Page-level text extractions

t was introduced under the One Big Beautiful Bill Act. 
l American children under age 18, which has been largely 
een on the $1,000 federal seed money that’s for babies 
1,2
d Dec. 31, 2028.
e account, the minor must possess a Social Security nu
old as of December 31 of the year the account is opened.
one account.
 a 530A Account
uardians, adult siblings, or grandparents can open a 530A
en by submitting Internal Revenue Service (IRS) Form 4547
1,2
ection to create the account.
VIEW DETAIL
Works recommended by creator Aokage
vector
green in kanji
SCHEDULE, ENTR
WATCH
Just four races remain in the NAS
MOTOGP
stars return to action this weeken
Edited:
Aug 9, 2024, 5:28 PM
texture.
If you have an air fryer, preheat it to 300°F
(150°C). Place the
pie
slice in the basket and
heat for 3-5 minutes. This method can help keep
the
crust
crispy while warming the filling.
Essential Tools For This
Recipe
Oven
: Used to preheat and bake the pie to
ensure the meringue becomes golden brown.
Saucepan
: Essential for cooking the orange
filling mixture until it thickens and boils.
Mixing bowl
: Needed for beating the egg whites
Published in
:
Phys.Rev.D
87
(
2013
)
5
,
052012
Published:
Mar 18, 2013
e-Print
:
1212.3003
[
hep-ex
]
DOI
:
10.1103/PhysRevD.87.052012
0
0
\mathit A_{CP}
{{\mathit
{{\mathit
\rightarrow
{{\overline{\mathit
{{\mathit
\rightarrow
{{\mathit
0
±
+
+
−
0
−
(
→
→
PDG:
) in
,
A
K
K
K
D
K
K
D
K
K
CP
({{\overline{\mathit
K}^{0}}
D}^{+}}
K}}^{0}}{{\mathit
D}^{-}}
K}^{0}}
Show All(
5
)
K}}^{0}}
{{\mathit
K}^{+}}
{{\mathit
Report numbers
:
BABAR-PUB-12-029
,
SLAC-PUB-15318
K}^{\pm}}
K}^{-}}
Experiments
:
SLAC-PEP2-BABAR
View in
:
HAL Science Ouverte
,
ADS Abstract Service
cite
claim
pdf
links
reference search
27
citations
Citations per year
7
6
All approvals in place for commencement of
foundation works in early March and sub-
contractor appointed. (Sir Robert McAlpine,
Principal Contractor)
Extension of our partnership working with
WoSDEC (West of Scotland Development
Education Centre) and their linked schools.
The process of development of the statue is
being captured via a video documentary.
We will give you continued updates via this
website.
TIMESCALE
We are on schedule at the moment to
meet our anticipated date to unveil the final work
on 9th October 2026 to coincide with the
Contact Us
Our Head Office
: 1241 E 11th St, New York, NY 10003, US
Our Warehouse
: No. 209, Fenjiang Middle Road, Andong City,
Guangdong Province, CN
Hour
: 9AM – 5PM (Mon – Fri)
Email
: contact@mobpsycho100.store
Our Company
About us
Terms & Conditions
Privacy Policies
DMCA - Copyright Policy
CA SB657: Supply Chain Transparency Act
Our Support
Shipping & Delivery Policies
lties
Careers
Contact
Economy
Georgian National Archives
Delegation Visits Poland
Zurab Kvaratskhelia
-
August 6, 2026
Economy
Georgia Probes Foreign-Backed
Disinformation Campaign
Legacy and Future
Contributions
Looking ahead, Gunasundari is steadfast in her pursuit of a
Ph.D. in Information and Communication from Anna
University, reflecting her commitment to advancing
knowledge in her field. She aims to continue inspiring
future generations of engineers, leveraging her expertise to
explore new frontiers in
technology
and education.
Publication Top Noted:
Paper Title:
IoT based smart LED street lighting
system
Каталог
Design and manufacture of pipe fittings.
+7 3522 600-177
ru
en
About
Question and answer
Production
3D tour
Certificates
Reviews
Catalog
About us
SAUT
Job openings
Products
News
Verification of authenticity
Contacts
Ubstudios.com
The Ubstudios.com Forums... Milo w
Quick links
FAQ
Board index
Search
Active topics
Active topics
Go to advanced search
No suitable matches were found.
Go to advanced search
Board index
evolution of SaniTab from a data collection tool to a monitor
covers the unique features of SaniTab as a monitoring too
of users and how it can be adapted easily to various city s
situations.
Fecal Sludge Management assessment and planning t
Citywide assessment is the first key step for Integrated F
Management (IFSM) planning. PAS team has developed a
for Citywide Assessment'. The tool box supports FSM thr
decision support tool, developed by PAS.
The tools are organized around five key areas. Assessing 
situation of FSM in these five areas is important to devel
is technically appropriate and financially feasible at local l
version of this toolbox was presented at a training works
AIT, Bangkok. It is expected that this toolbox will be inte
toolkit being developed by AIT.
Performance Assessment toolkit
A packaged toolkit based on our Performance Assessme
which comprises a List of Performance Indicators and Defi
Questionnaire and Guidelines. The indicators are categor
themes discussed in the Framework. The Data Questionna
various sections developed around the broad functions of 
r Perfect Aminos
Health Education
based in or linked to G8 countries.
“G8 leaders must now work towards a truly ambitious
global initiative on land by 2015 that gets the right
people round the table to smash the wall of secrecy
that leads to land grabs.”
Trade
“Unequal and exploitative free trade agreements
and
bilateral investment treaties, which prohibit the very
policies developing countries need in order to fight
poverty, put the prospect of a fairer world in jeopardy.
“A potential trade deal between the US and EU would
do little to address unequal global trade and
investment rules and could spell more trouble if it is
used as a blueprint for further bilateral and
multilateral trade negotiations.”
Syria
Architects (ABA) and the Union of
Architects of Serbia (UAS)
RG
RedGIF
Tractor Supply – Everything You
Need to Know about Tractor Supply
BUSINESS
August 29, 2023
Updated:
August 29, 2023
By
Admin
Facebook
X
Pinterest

Assignment:
Would you please output every record again, exactly?

Written solution:
t was introduced under the One Big Beautiful Bill Act. 
l American children under age 18, which has been largely 
een on the $1,000 federal seed money that’s for babies 
1,2
d Dec. 31, 2028.
e account, the minor must possess a Social Security nu
old as of December 31 of the year the account is opened.
one account.
 a 530A Account
uardians, adult siblings, or grandparents can open a 530A
en by submitting Internal Revenue Service (IRS) Form 4547
1,2
ection to create the account.
VIEW DETAIL
Works recommended by creator Aokage
vector
green in kanji
SCHEDULE, ENTR
WATCH
Just four races remain in the NAS
MOTOGP
stars return to action this weeken
Edited:
Aug 9, 2024, 5:28 PM
texture.
If you have an air fryer, preheat it to 300°F
(150°C). Place the
pie
slice in the basket and
heat for 3-5 minutes. This method can help keep
the
crust
crispy while warming the filling.
Essential Tools For This
Recipe
Oven
: Used to preheat and bake the pie to
ensure the meringue becomes golden brown.
Saucepan
: Essential for cooking the orange
filling mixture until it thickens and boils.
Mixing bowl
: Needed for beating the egg whites
Published in
:
Phys.Rev.D
87
(
2013
)
5
,
052012
Published:
Mar 18, 2013
e-Print
:
1212.3003
[
hep-ex
]
DOI
:
10.1103/PhysRevD.87.052012
0
0
\mathit A_{CP}
{{\mathit
{{\mathit
\rightarrow
{{\overline{\mathit
{{\mathit
\rightarrow
{{\mathit
0
±
+
+
−
0
−
(
→
→
PDG:
) in
,
A
K
K
K
D
K
K
D
K
K
CP
({{\overline{\mathit
K}^{0}}
D}^{+}}
K}}^{0}}{{\mathit
D}^{-}}
K}^{0}}
Show All(
5
)
K}}^{0}}
{{\mathit
K}^{+}}
{{\mathit
Report numbers
:
BABAR-PUB-12-029
,
SLAC-PUB-15318
K}^{\pm}}
K}^{-}}
Experiments
:
SLAC-PEP2-BABAR
View in
:
HAL Science Ouverte
,
ADS Abstract Service
cite
claim
pdf
links
reference search
27
citations
Citations per year
7
6
All approvals in place for commencement of
foundation works in early March and sub-
contractor appointed. (Sir Robert McAlpine,
Principal Contractor)
Extension of our partnership working with
WoSDEC (West of Scotland Development
Education Centre) and their linked schools.
The process of development of the statue is
being captured via a video documentary.
We will give you continued updates via this
website.
TIMESCALE
We are on schedule at the moment to
meet our anticipated date to unveil the final work
on 9th October 2026 to coincide with the
Contact Us
Our Head Office
: 1241 E 11th St, New York, NY 10003, US
Our Warehouse
: No. 209, Fenjiang Middle Road, Andong City,
Guangdong Province, CN
Hour
: 9AM – 5PM (Mon – Fri)
Email
: contact@mobpsycho100.store
Our Company
About us
Terms & Conditions
Privacy Policies
DMCA - Copyright Policy
CA SB657: Supply Chain Transparency Act
Our Support
Shipping & Delivery Policies
lties
Careers
Contact
Economy
Georgian National Archives
Delegation Visits Poland
Zurab Kvaratskhelia
-
August 6, 2026
Economy
Georgia Probes Foreign-Backed
Disinformation Campaign
Legacy and Future
Contributions
Looking ahead, Gunasundari is steadfast in her pursuit of a
Ph.D. in Information and Communication from Anna
University, reflecting her commitment to advancing
knowledge in her field. She aims to continue inspiring
future generations of engineers, leveraging her expertise to
explore new frontiers in
technology
and education.
Publication Top Noted:
Paper Title:
IoT based smart LED street lighting
system
Каталог
Design and manufacture of pipe fittings.
+7 3522 600-177
ru
en
About
Question and answer
Production
3D tour
Certificates
Reviews
Catalog
About us
SAUT
Job openings
Products
News
Verification of authenticity
Contacts
Ubstudios.com
The Ubstudios.com Forums... Milo w
Quick links
FAQ
Board index
Search
Active topics
Active topics
Go to advanced search
No suitable matches were found.
Go to advanced search
Board index
evolution of SaniTab from a data collection tool to a monitor
covers the unique features of SaniTab as a monitoring too
of users and how it can be adapted easily to various city s
situations.
Fecal Sludge Management assessment and planning t
Citywide assessment is the first key step for Integrated F
Management (IFSM) planning. PAS team has developed a
for Citywide Assessment'. The tool box supports FSM thr
decision support tool, developed by PAS.
The tools are organized around five key areas. Assessing 
situation of FSM in these five areas is important to devel
is technically appropriate and financially feasible at local l
version of this toolbox was presented at a training works
AIT, Bangkok. It is expected that this toolbox will be inte
toolkit being developed by AIT.
Performance Assessment toolkit
A packaged toolkit based on our Performance Assessme
which comprises a List of Performance Indicators and Defi
Questionnaire and Guidelines. The indicators are categor
themes discussed in the Framework. The Data Questionna
various sections developed around the broad functions of 
r Perfect Aminos
Health Education
based in or linked to G8 countries.
“G8 leaders must now work towards a truly ambitious
global initiative on land by 2015 that gets the right
people round the table to smash the wall of secrecy
that leads to land grabs.”
Trade
“Unequal and exploitative free trade agreements
and
bilateral investment treaties, which prohibit the very
policies developing countries need in order to fight
poverty, put the prospect of a fairer world in jeopardy.
“A potential trade deal between the US and EU would
do little to address unequal global trade and
investment rules and could spell more trouble if it is
used as a blueprint for further bilateral and
multilateral trade negotiations.”
Syria
Architects (ABA) and the Union of
Architects of Serbia (UAS)
RG
RedGIF
Tractor Supply – Everything You
Need to Know about Tractor Supply
BUSINESS
August 29, 2023
Updated:
August 29, 2023
By
Admin
Facebook
X
Pinterest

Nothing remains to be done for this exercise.